Most Governing Council members thought the latest inflation developments were not out of line with the medium-term forecasts presented in June and noted that inflation expectations had remained firmly anchored. However, the current distribution of inflation expectations was still skewed to the upside and the rate in services had remained more persistent than expected. Core inflation measures were mixed and in general thought likely to be fairly flat over the remainder of the year. Labour cost dynamics would continue to be a key concern, with the interaction between wages, productivity and profits likely to be particularly important for the evolution of domestic inflation, as captured by the GDP deflator. In this respect, it was seen as reassuring that domestic cost pressures from high wage growth, including in the services sector, had been increasingly buffered by unit profits.

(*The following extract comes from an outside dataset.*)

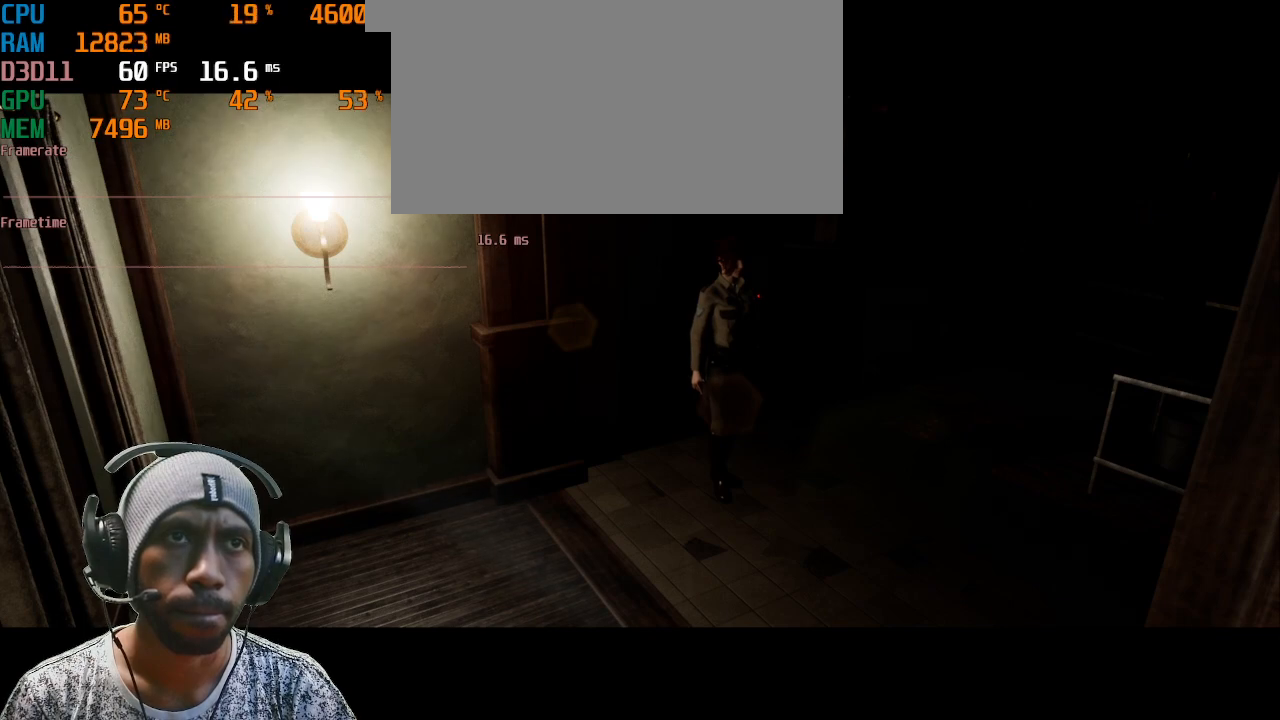
{"keys": [], "mouse": [], "events": []}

Still, with inflation coming down only gradually, it was seen as natural that the policy response should be cautious while also acknowledging the need not to unduly harm the real economy by keeping rates at a restrictive level for too long. To this end, ahead of new economic forecasts in September, there would continue to be particular focus on wages, profits, productivity and services inflation. That meeting should be approached with an open mind.

Definition

The European Central Bank (ECB) meets about every six weeks to determine the appropriate stance of monetary policy. The precise details of the policy deliberations are kept secret for thirty years but, since the 22nd January 2015 meeting, summary version of the minutes have been made available around four weeks after the discussions have taken place.

Description

The minutes provide a key insight into what the ECB is focusing upon when setting policy. As such they potentially can have a sizeable impact upon investor sentiment; especially at times when speculation is rife about a possible near-term change in official interest rates and/or non-conventional monetary policy instruments.